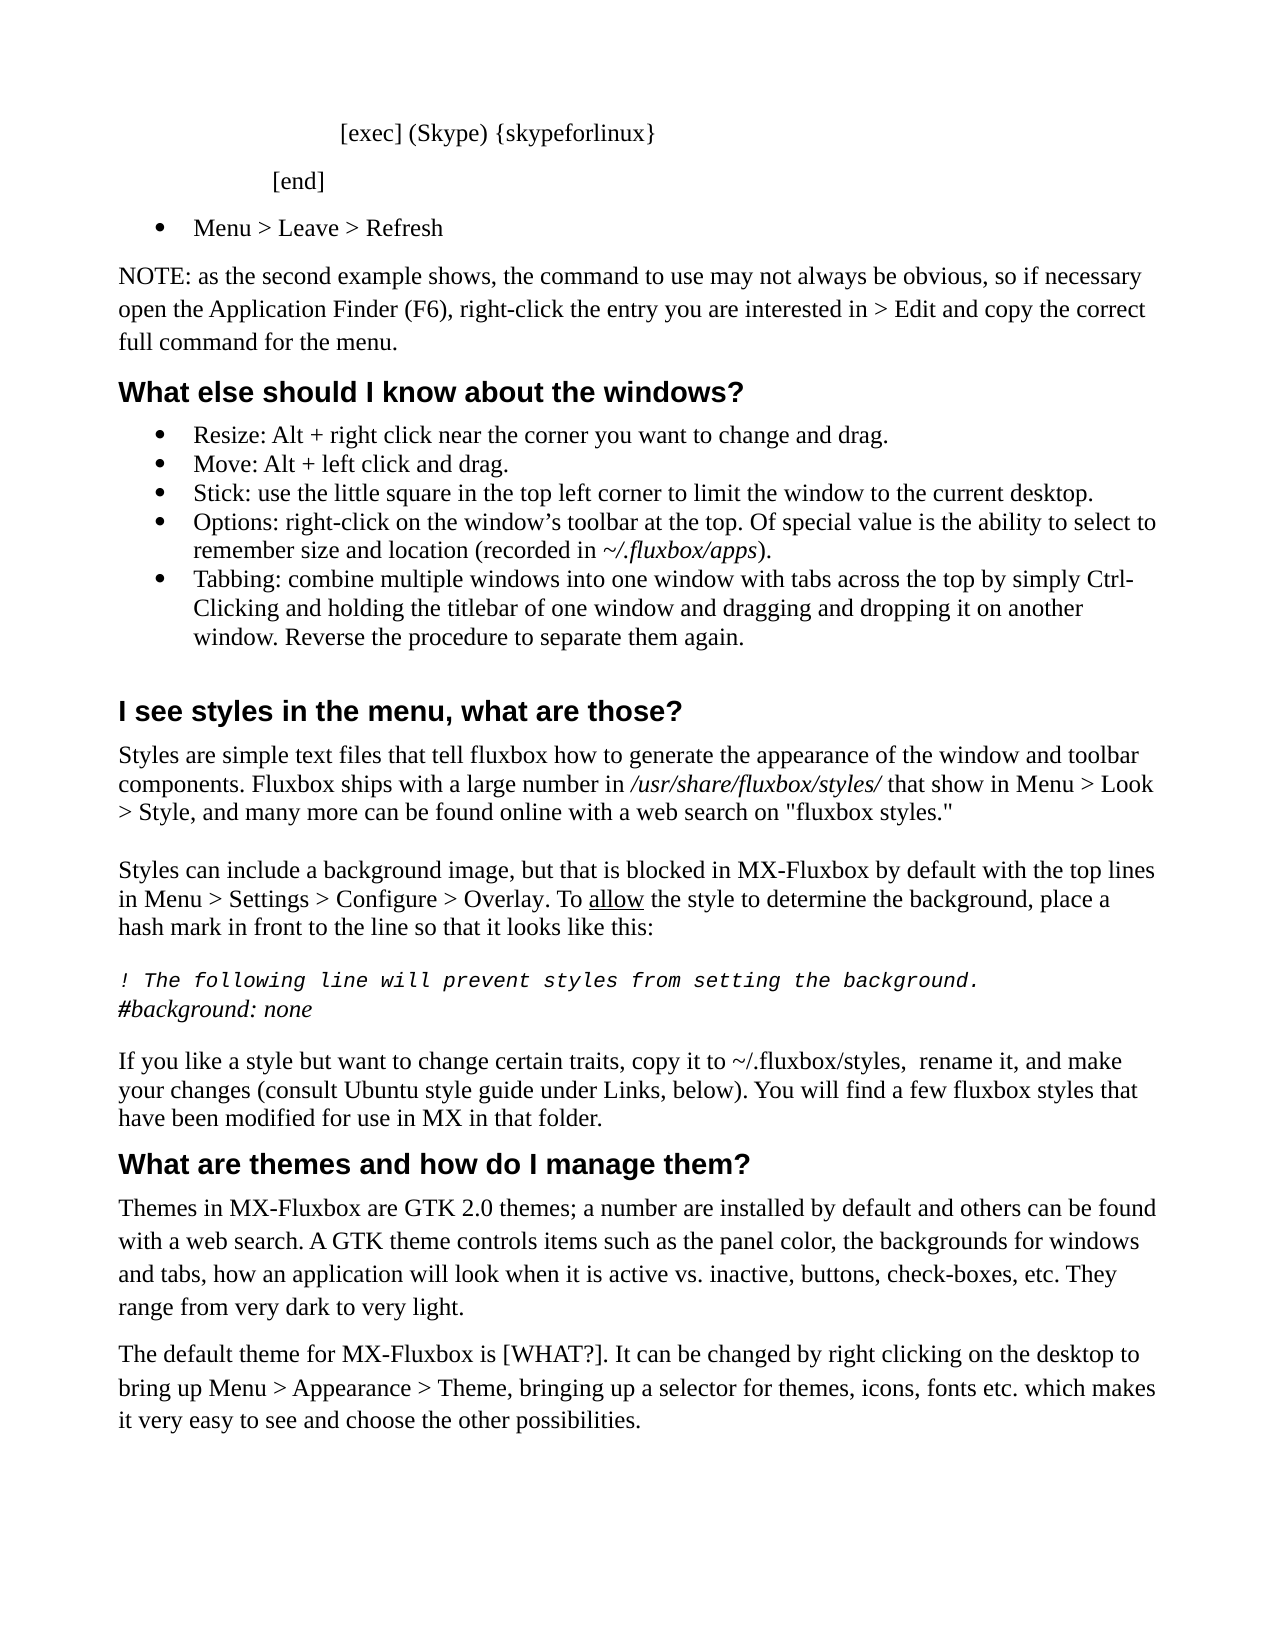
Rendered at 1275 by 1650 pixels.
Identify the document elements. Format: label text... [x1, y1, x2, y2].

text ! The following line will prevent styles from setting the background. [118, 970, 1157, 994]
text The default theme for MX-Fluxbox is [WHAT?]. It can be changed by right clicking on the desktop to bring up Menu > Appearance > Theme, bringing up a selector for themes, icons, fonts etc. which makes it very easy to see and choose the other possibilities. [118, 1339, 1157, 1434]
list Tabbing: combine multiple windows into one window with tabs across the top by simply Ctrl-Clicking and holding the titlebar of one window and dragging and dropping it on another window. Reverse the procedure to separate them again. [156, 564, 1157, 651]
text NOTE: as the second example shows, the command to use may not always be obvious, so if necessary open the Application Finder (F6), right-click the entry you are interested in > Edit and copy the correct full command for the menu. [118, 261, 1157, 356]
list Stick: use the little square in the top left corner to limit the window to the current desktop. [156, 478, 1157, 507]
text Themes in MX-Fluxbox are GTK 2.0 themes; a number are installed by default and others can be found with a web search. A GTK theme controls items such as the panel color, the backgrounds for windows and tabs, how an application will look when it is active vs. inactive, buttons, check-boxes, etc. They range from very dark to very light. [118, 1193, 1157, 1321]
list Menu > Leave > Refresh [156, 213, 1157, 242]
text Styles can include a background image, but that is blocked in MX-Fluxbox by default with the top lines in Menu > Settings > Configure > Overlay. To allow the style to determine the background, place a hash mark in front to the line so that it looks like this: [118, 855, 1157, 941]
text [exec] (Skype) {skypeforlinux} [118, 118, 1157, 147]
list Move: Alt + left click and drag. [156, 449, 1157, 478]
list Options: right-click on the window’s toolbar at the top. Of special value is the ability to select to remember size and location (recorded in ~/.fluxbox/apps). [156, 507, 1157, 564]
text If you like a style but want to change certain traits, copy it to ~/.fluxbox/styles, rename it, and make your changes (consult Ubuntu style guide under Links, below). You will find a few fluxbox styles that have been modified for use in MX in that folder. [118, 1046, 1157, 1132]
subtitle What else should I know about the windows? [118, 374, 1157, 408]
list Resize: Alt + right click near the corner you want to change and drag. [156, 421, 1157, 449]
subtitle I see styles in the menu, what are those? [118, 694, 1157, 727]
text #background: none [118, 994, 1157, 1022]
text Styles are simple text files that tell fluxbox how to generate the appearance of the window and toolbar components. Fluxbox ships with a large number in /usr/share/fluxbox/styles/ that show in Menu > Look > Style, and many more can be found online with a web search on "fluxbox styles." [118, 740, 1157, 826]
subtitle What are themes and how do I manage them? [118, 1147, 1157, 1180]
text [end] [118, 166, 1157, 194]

════

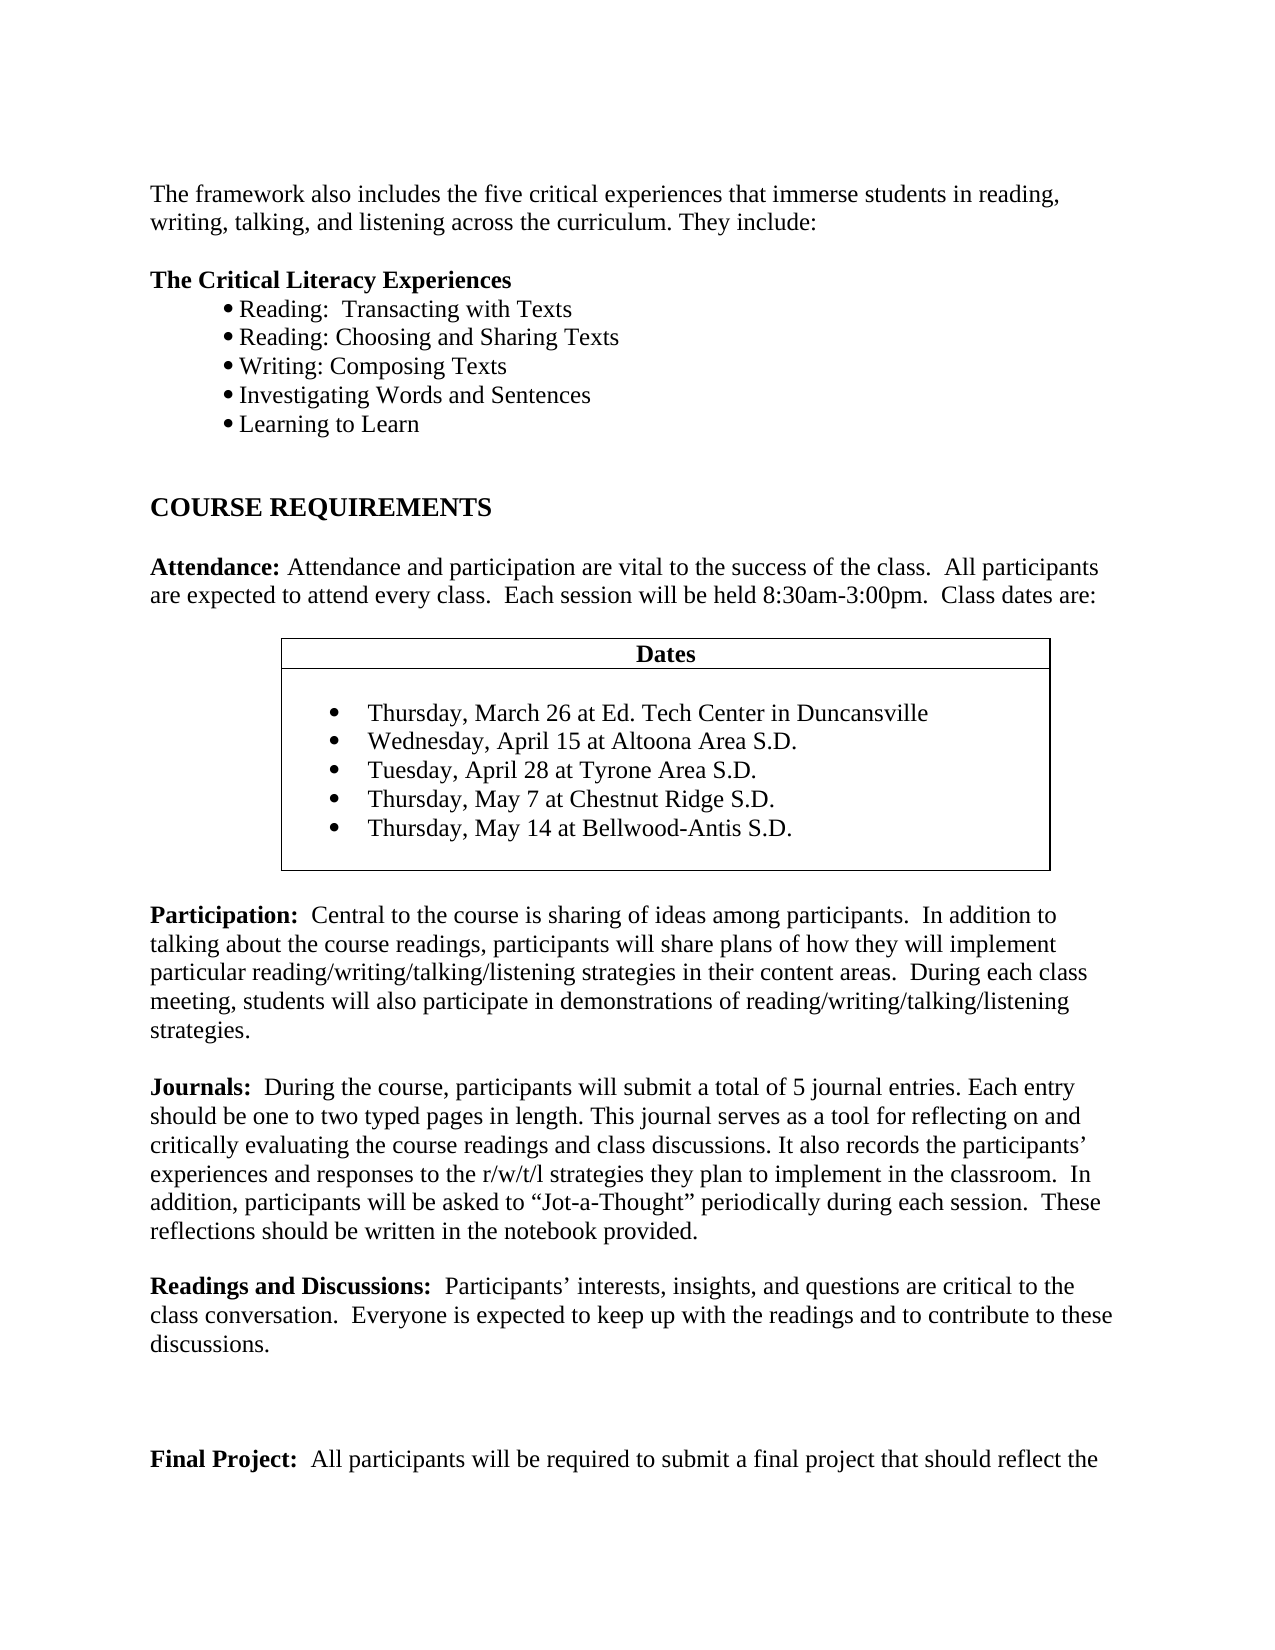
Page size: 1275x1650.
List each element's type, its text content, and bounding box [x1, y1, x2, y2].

════

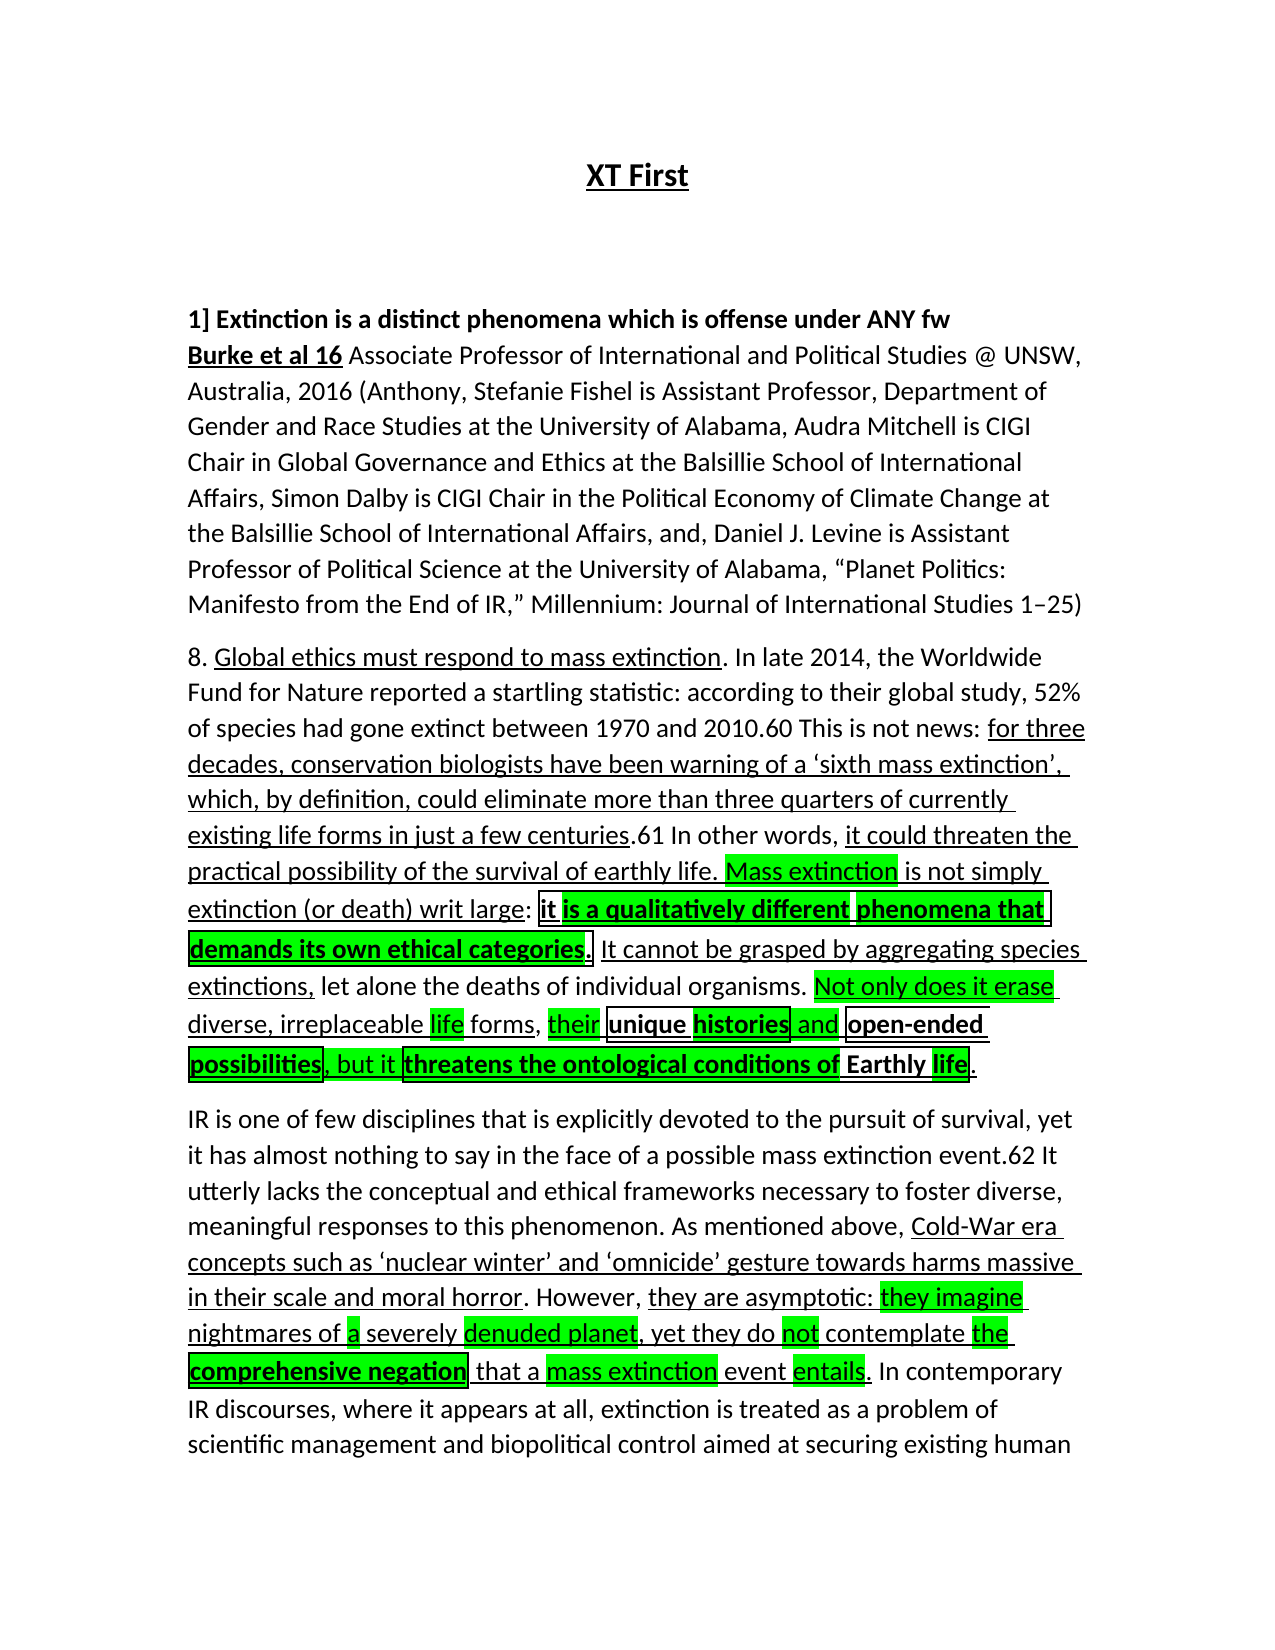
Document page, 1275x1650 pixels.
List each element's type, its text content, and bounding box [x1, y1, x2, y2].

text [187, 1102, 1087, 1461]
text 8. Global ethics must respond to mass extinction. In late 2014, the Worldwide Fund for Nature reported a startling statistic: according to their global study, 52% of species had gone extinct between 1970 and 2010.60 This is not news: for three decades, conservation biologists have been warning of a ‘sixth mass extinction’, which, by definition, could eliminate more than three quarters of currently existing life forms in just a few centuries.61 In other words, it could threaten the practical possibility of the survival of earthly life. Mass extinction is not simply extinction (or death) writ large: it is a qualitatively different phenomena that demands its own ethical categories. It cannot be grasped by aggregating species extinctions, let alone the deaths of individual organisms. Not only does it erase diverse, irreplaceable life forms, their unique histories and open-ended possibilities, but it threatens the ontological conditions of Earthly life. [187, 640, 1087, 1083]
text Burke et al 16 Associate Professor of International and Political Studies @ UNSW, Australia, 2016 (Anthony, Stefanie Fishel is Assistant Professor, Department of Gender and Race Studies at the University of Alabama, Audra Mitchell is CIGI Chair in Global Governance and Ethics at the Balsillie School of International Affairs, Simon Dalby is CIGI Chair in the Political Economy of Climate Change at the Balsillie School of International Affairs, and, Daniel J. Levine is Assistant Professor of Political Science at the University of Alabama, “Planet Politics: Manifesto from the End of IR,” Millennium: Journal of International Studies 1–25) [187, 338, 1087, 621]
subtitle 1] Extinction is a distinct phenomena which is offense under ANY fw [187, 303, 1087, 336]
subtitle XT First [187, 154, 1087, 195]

════

» **PROBLEM TO SOLVE**
The expected result is a copy of each line in the records where "pixels" appears.

» **RESPONSE AREA**
Rendered at 1275 by 1650 pixels.
Document page, 1275x1650 pixels.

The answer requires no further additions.